Oggi parliamo di un condimento, un alimento, un nettare che si trova ben riposto in tutte le cucine italiane: l’olio extravergine di oliva italiano. Si tratta di un prodotto dalle proprietà organolettiche incredibili, senza contare il valore benefico per il nostro organismo. Ogni esperto di nutrizione ne raccomanda l’uso in cucina, per chi è a dieta e per chi si trova a convivere con problemi di colesterolo. È un prodotto versatile e utilizzabile sia crudo che cotto per impreziosire e amalgamare tutti i sapori, vegetali e non. Oggi ti parleremo delle curiosità dell’olio extravergine di oliva italiano che non tutti conoscono e che ti faranno apprezzare ancora di più il suo utilizzo in cucina. Oggi ci concentreremo sul suo valore economico e sull’importanza che ricopre per la produzione agricola nostrana a partire dalle sue lontanissime origini.

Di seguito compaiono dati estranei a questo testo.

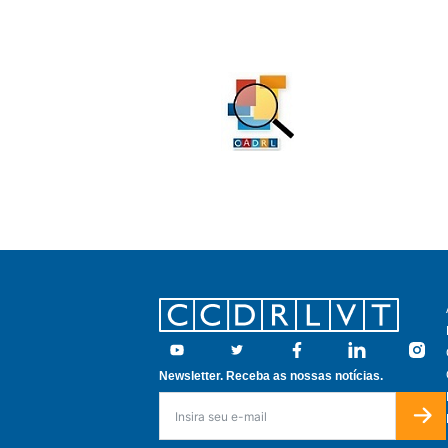
Footer
Youtube
Twitter
Facebook
Linkedin
Insta
Newsletter. Receba as nossas notícias.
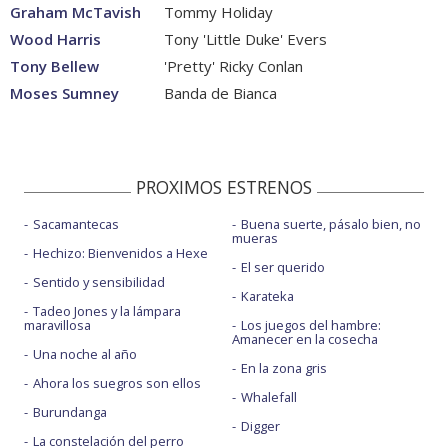
Graham McTavish
Tommy Holiday
Wood Harris
Tony 'Little Duke' Evers
Tony Bellew
'Pretty' Ricky Conlan
Moses Sumney
Banda de Bianca
PROXIMOS ESTRENOS
Sacamantecas
Buena suerte, pásalo bien, no
mueras
Hechizo: Bienvenidos a Hexe
El ser querido
Sentido y sensibilidad
Karateka
Tadeo Jones y la lámpara
maravillosa
Los juegos del hambre:
Amanecer en la cosecha
Una noche al año
En la zona gris
Ahora los suegros son ellos
Whalefall
Burundanga
Digger
La constelación del perro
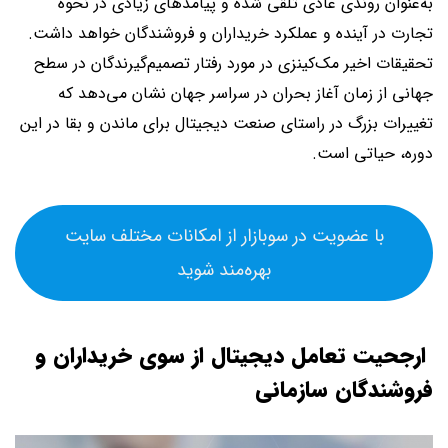
به‌عنوان روندی عادی تلقی شده و پیامدهای زیادی در نحوه
تجارت در آینده و عملکرد خریداران و فروشندگان خواهد داشت.
تحقیقات اخیر مک‌کینزی در مورد رفتار تصمیم‌گیرندگان در سطح
جهانی از زمان آغاز بحران در سراسر جهان نشان می‌دهد که
تغییرات بزرگ در راستای صنعت دیجیتال برای ماندن و بقا در این
دوره، حیاتی است.
با عضویت در سوبازار از امکانات مختلف سایت
بهره‌مند شوید
ارجحیت تعامل دیجیتال از سوی خریداران و
فروشندگان سازمانی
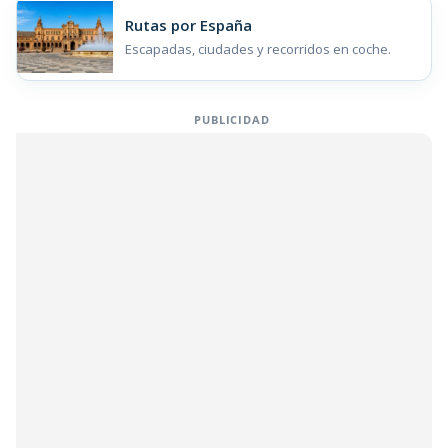
Rutas por España
Escapadas, ciudades y recorridos en coche.
PUBLICIDAD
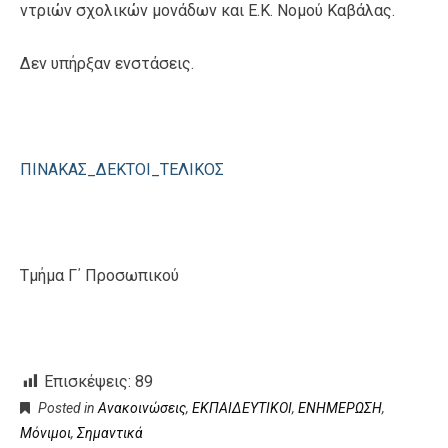
ντριών σχολικών μονάδων και Ε.Κ. Νομού Καβάλας.
Δεν υπήρξαν ενστάσεις.
ΠΙΝΑΚΑΣ_ΔΕΚΤΟΙ_ΤΕΛΙΚΟΣ
Τμήμα Γ΄ Προσωπικού
Επισκέψεις:
89
Posted in
Ανακοινώσεις
,
ΕΚΠΑΙΔΕΥΤΙΚΟΙ
,
ΕΝΗΜΕΡΩΣΗ
,
Μόνιμοι
,
Σημαντικά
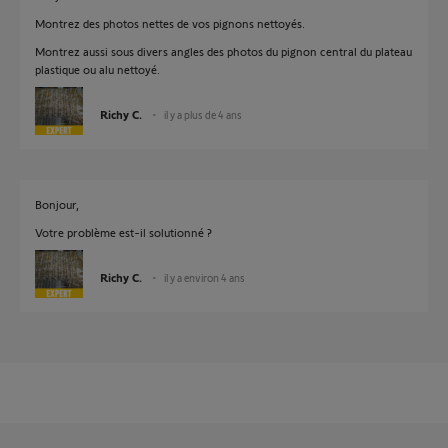
Montrez des photos nettes de vos pignons nettoyés.
Montrez aussi sous divers angles des photos du pignon central du plateau
plastique ou alu nettoyé.
Richy C.
il y a plus de 4 ans
Bonjour,
Votre problème est-il solutionné ?
Richy C.
il y a environ 4 ans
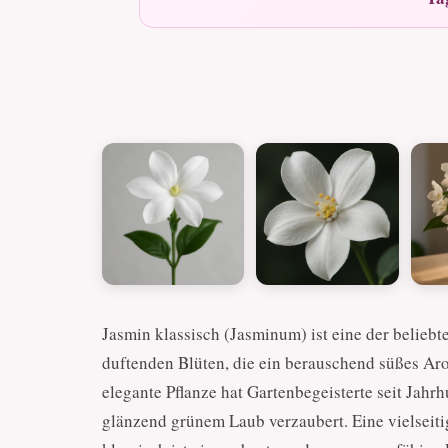
Jasmin klassisch (Jasminum) ist eine der beliebte
duftenden Blüten, die ein berauschend süßes A
elegante Pflanze hat Gartenbegeisterte seit Jahr
glänzend grünem Laub verzaubert. Eine vielseit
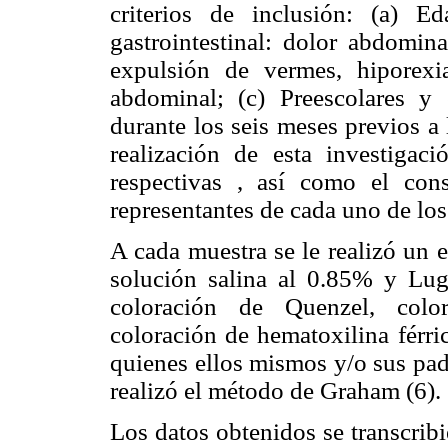
criterios de inclusión: (a) 
gastrointestinal: dolor abdomina
expulsión de vermes, hiporexi
abdominal; (c) Preescolares y e
durante los seis meses previos a 
realización de esta investigaci
respectivas , así como el con
representantes de cada uno de los
A cada muestra se le realizó un
solución salina al 0.85% y Lugo
coloración de Quenzel, colo
coloración de hematoxilina férr
quienes ellos mismos y/o sus padr
realizó el método de Graham (6).
Los datos obtenidos se transcrib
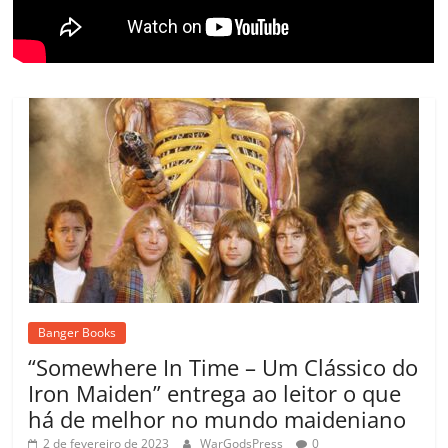
m
Banger Books
“Somewhere In Time – Um Clássico do
Iron Maiden” entrega ao leitor o que
há de melhor no mundo maideniano
2 de fevereiro de 2023
WarGodsPress
0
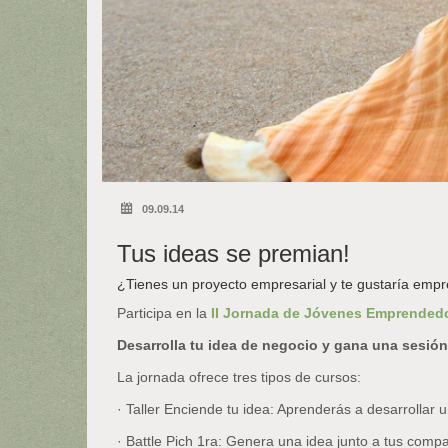
09.09.14
Tus ideas se premian!
¿Tienes un proyecto empresarial y te gustaría empr
Participa en la
II Jornada de Jóvenes Emprended
Desarrolla tu idea de negocio y gana una sesión
La jornada ofrece tres tipos de cursos:
· Taller Enciende tu idea: Aprenderás a desarrollar u
· Battle Pich 1ra: Genera una idea junto a tus comp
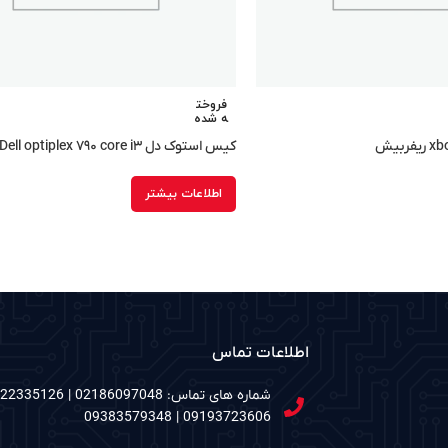
فروخت
ه شده
کیس استوک دل Dell optiplex ۷۹۰ core i۳
اطلاعات بیشتر
اطلاعات تماس
09193723606 | 09383579348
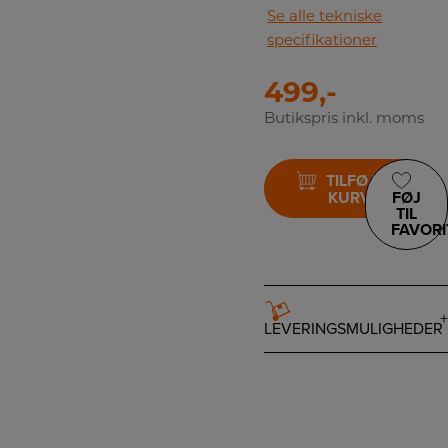
Se alle tekniske
specifikationer
499,-
Butikspris inkl. moms
TILFØJ TIL
KURV
FØJ
TIL
FAVORI
LEVERINGSMULIGHEDER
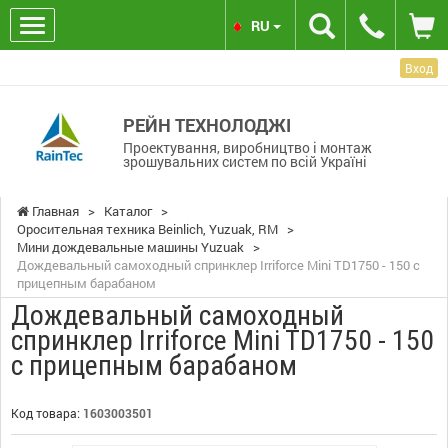
RU
Вход
РЕЙН ТЕХНОЛОДЖІ
Проектування, виробництво і монтаж
зрошувальних систем по всій Україні
Главная
>
Каталог
>
Оросительная техника Beinlich, Yuzuak, RM
>
Мини дождевальные машины Yuzuak
>
Дождевальный самоходный спринклер Irriforce Mini TD1750 - 150 с
прицепным барабаном
Дождевальный самоходный
спринклер Irriforce Mini TD1750 - 150
с прицепным барабаном
Код товара:
1603003501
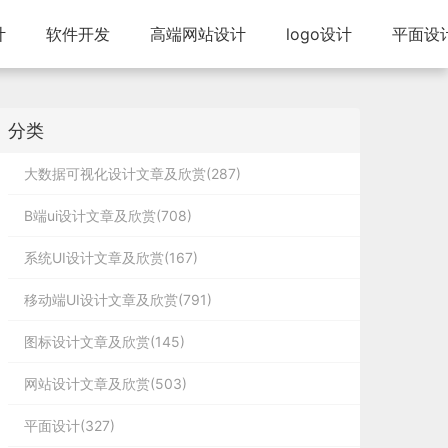
计
软件开发
高端网站设计
logo设计
平面设
分类
大数据可视化设计文章及欣赏(287)
B端ui设计文章及欣赏(708)
系统UI设计文章及欣赏(167)
移动端UI设计文章及欣赏(791)
图标设计文章及欣赏(145)
网站设计文章及欣赏(503)
平面设计(327)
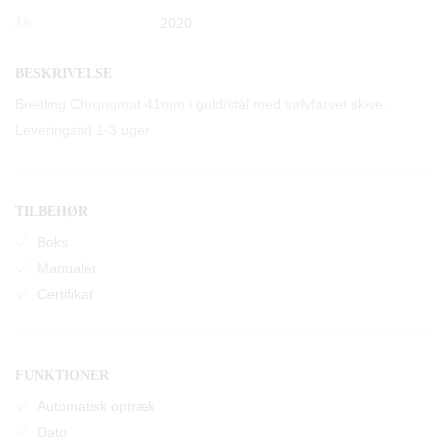
ÅR
2020
BESKRIVELSE
Breitling Chronomat 41mm i guld/stål med sølvfarvet skive.
Leveringstid 1-3 uger.
TILBEHØR
Boks
Manualer
Certifikat
FUNKTIONER
Automatisk optræk
Dato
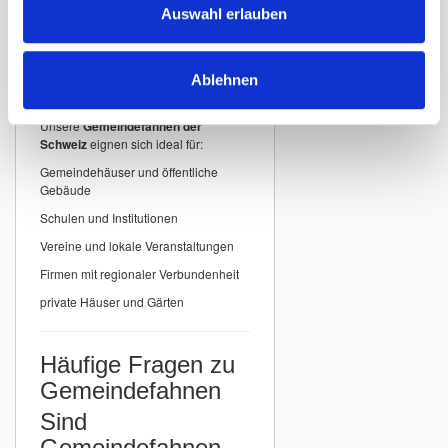
detailgenauer Druck
Auswahl erlauben
Einsatzbereiche für
Ablehnen
Gemeindefahnen
Unsere
Gemeindefahnen der
Schweiz
eignen sich ideal für:
Gemeindehäuser und öffentliche
Gebäude
Schulen und Institutionen
Vereine und lokale Veranstaltungen
Firmen mit regionaler Verbundenheit
private Häuser und Gärten
Häufige Fragen zu
Gemeindefahnen
Sind
Gemeindefahnen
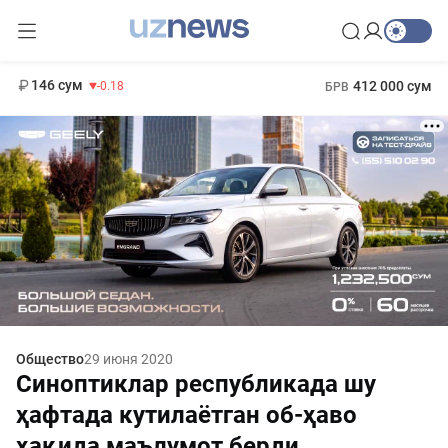
11 916 сум
28.92
13 749 сум
1 271 000 сум
32.19
МРОТ
146 сум
412 000 сум
-0.18
БРВ
Общество
29 июня 2020
Синоптиклар республикада шу
ҳафтада кутилаётган об-ҳаво
ҳақида маълумот берди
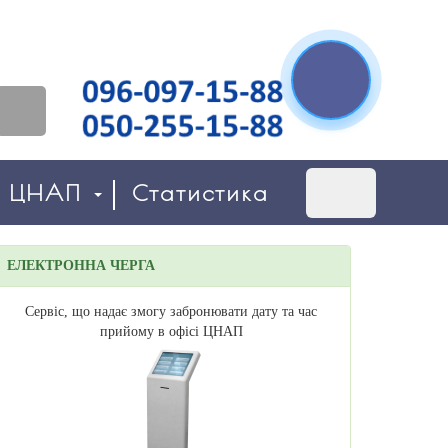
о ЦНАП
Статистика
ЕЛЕКТРОННА ЧЕРГА
Сервіс, що надає змогу забронювати дату та час
прийому в офісі ЦНАП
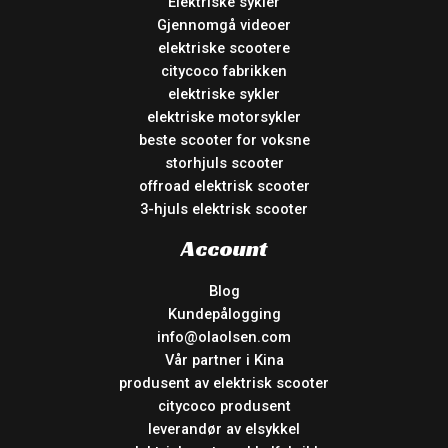
Elektriske sykler
Gjennomgå videoer
elektriske scootere
citycoco fabrikken
elektriske sykler
elektriske motorsykler
beste scooter for voksne
storhjuls scooter
offroad elektrisk scooter
3-hjuls elektrisk scooter
Account
Blog
Kundepålogging
info@olaolsen.com
Vår partner i Kina
produsent av elektrisk scooter
citycoco produsent
leverandør av elsykkel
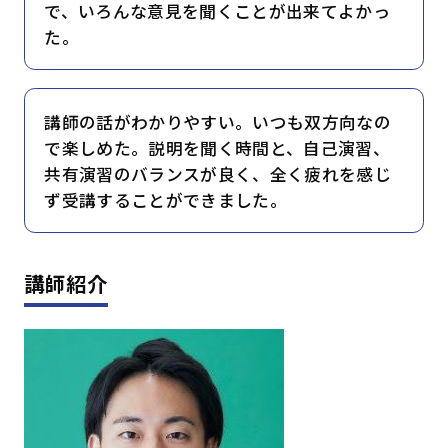
で、いろんな意見を聞くことが出来てよかっ
た。
講師の話がわかりやすい。いつも双方向なの
で楽しめた。説明を聞く時間と、自己演習、
共有演習のバランスが良く、全く疲れを感じ
ず受講することができました。
講師紹介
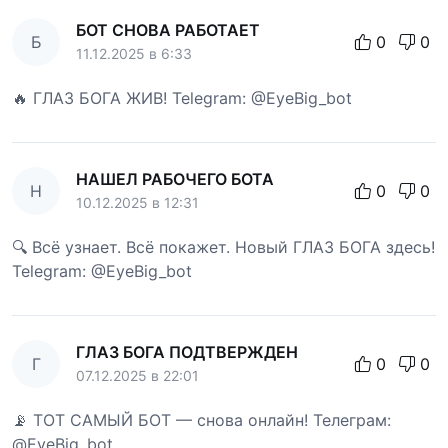
БОТ СНОВА РАБОТАЕТ
Б
0
0
11.12.2025 в 6:33
🔥 ГЛАЗ БОГА ЖИВ! Telegram: @EyeBig_bot
НАШЕЛ РАБОЧЕГО БОТА
Н
0
0
10.12.2025 в 12:31
🔍 Всё узнает. Всё покажет. Новый ГЛАЗ БОГА здесь!
Telegram: @EyeBig_bot
ГЛАЗ БОГА ПОДТВЕРЖДЕН
Г
0
0
07.12.2025 в 22:01
📡 ТОТ САМЫЙ БОТ — снова онлайн! Телеграм:
@EyeBig_bot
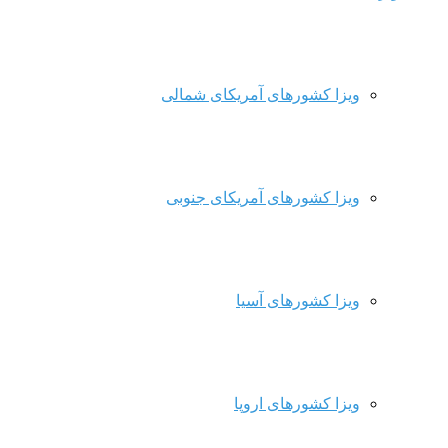
ویزا کشورهای آمریکای شمالی
ویزا کشورهای آمریکای جنوبی
ویزا کشورهای آسیا
ویزا کشورهای اروپا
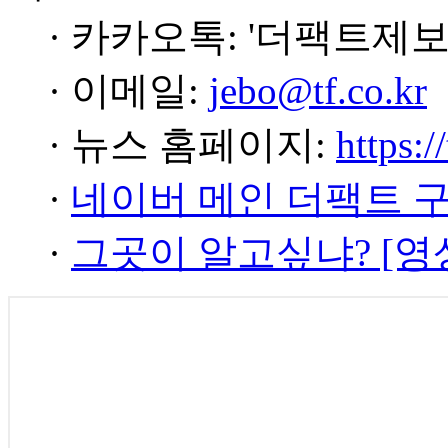
· 카카오톡: '더팩트제보
· 이메일:
jebo@tf.co.kr
· 뉴스 홈페이지:
https:/
·
네이버 메인 더팩트 
·
그곳이 알고싶냐? [영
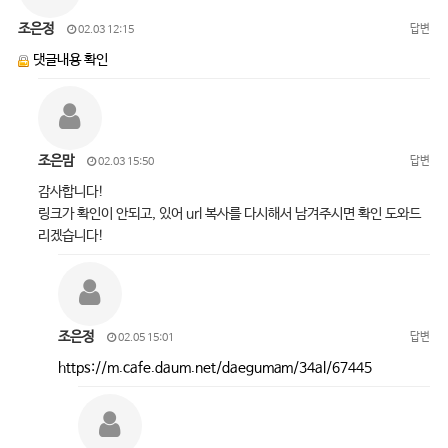
조은정
답변
02.03 12:15
댓글내용 확인
조은맘
답변
02.03 15:50
감사합니다!
링크가 확인이 안되고, 있어 url 복사를 다시해서 남겨주시면 확인 도와드
리겠습니다!
조은정
답변
02.05 15:01
https://m.cafe.daum.net/daegumam/34al/67445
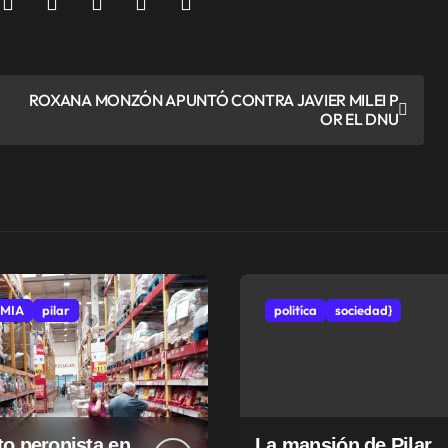
ROXANA MONZÓN APUNTÓ CONTRA JAVIER MILEI P
OR EL DNU
MIA
pilar
politíca
sociedad}
o peronista en
La mansión de Pilar,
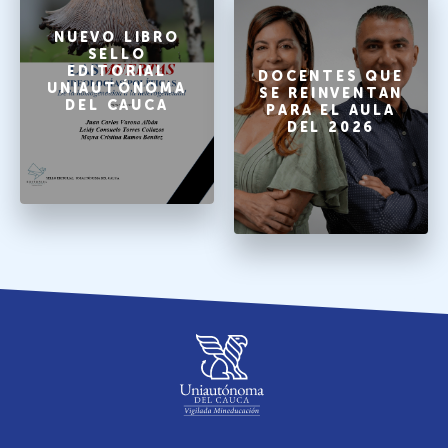
NUEVO LIBRO
SELLO
EDITORIAL
DOCENTES QUE
UNIAUTÓNOMA
SE REINVENTAN
DEL CAUCA
PARA EL AULA
DEL 2026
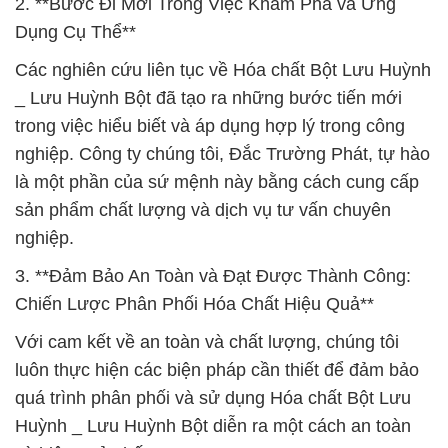
2. **Bước Đi Mới Trong Việc Khám Phá và Ứng
Dụng Cụ Thể**
Các nghiên cứu liên tục về Hóa chất Bột Lưu Huỳnh
_ Lưu Huỳnh Bột đã tạo ra những bước tiến mới
trong việc hiểu biết và áp dụng hợp lý trong công
nghiệp. Công ty chúng tôi, Đắc Trường Phát, tự hào
là một phần của sứ mệnh này bằng cách cung cấp
sản phẩm chất lượng và dịch vụ tư vấn chuyên
nghiệp.
3. **Đảm Bảo An Toàn và Đạt Được Thành Công:
Chiến Lược Phân Phối Hóa Chất Hiệu Quả**
Với cam kết về an toàn và chất lượng, chúng tôi
luôn thực hiện các biện pháp cần thiết để đảm bảo
quá trình phân phối và sử dụng Hóa chất Bột Lưu
Huỳnh _ Lưu Huỳnh Bột diễn ra một cách an toàn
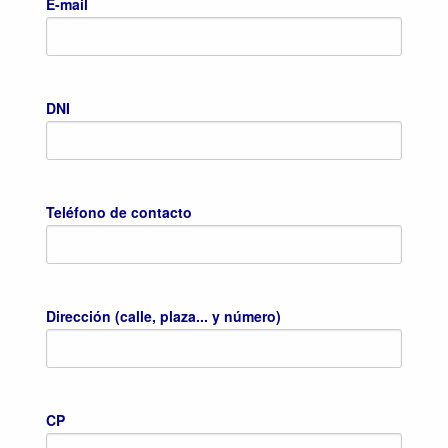
E-mail
DNI
Teléfono de contacto
Dirección (calle, plaza... y número)
CP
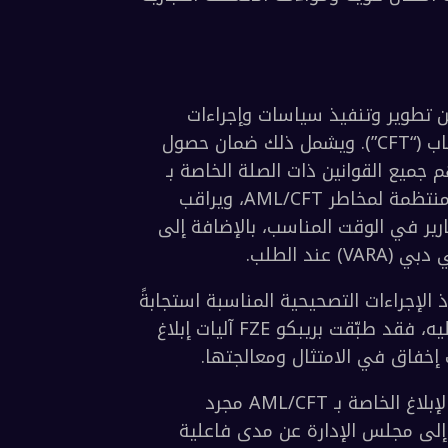
قرار مجلس الوزراء رقم 74 لسنة 2020 بشأن نظام القائمة الإرهابية وتنفيذ قرارات مجلس الأمن المتعلقة بمنع 
سيتم اعتماد جميع السياسات والإجراءات المنشأة والمنفذة المتعلقة بمكافحة غسل الأموال 
إرشادات المكتب التنفيذي للرقابة ومكافحة الانتشار (EOCN) في دولة الإمارات بشأن مكافحة تمويل الانتشار 
تُعد الحوكمة الفعّالة والرقابة أمرين أساسيين للتنفيذ الناجح لهذه السياسة. وقد تم وضع 
الأدوار والمسؤوليات المبينة أدناه لضمان وضوح المساءلة في إدارة وتخفيف المخاطر 
ولضمان الامتثال لقوانين مكافحة غسل الأموال وتمويل الإرهاب الاتحادية، تعتمد بريبكو FZE نهجًا قائمًا على 
المخاطر (RBA) لتخصيص الموارد بكفاءة من خلال التركيز على المجالات الأعلى خطورة. ولضمان ذلك، فإن بريبكو 
تمتنع عن فتح أو إجراء أي معاملة مالية أو تجارية باسم أو رقم مجهول أو وهمي، وعن الحفاظ على علاقة أو 
تتحمل مسؤوليات محورية في تطوير سياسة AML وCFT الخاصة بالمؤسسة وتنفيذها 
والإشراف عليها. ويضمن دورها القيادي ترسيخ ثقافة امتثال قوية ومواءمة الأنشطة التجارية 
تضمن التطبيق الفوري للتوجيهات الصادرة عن السلطات المختصة في دولة الإمارات لتنفيذ قرارات مجلس 
الأمن التابع للأمم المتحدة المتعلقة بقمع ومكافحة الإرهاب وتمويل الإرهاب وانتشار أسلحة الدمار الشامل 
وتمويله، إلى جانب الامتثال لجميع القوانين والمتطلبات التنظيمية والإرشادات الأخرى المعمول بها والمتعلقة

L’Istituto di Servizi per il Mercato Agricolo Alimentare, meglio noto come ISMEA, ha analizzato il mercato dell’olio extravergine d’oliva italiano e la relativa produzione. Sembra che a partire dal 2018 il Belpaese abbia assistito ad un dimezzamento della produzione che è passata da quasi cinquecentomila tonnellate nel 2017 a meno di duecentomila nel 2018. Si tratta del peggior risultato dal degli ultimi dodici anni assieme al 2016. A questa flessione, tuttavia, si è accompagnata l’impennata dei prezzi e l’aumento di domanda provocando una crisi nel settore a cui le aziende agricole devono far fronte. L’Italia, quindi, è scesa al terzo posto della classifica dei maggiori Paesi produttori e, quindi, esportatori nel mondo. Se volessimo interpretare questo dato con occhi critici potremmo considerare che la produzione nostrana non abbia voluto cedere il passo alle produzioni industriali intensive, difendendo e mantenendo le tecniche tradizionali per rispondere ad una domanda sempre più esigente.
Nonostante il pregio della produzione ed il valore apprezzato e riconosciuto a livello internazionale gli oli italiani rischiano di finire ai margini delle esportazioni europee per via di sopraggiunti competitor che hanno raddoppiato le proprie produzioni. Stiamo parlando di Spagna, Grecia e Portogallo, tre realtà storicamente note per le loro rispettive produzioni ma che hanno saputo superare gli ostacoli dell’export meglio delle realtà locali. Se è vero che la crisi non aiuta e che la commercializzazione dell’olio low cost abbia eroso enormi quote di mercato, è vero anche che la
produzione italiana non è mai stata in crisi dal punto di vista della sua qualità considerata la migliore al mondo. Quindi le nostre aziende agricole hanno saputo mantenere intatte le procedure di produzione artigianali senza mai “peggiorare” in favore della commercializzazione. Tutto ciò si è tradotto in un’arma a doppio taglio che rischia di mettere in crisi il settore. La radicalizzazione territoriale delle aziende agricole produttrici sicuramente alimenta il turismo enogastronomico ma attrae più all’esterno che all’interno. Cosa possiamo fare per mantenere alti gli standard qualitativi del nostro olio nel mondo? Sicuramente conviene acquistare olio artigianale a filiera corta, prediligendo il gusto piccante e amarognolo quale garanzia di indiscussa qualità.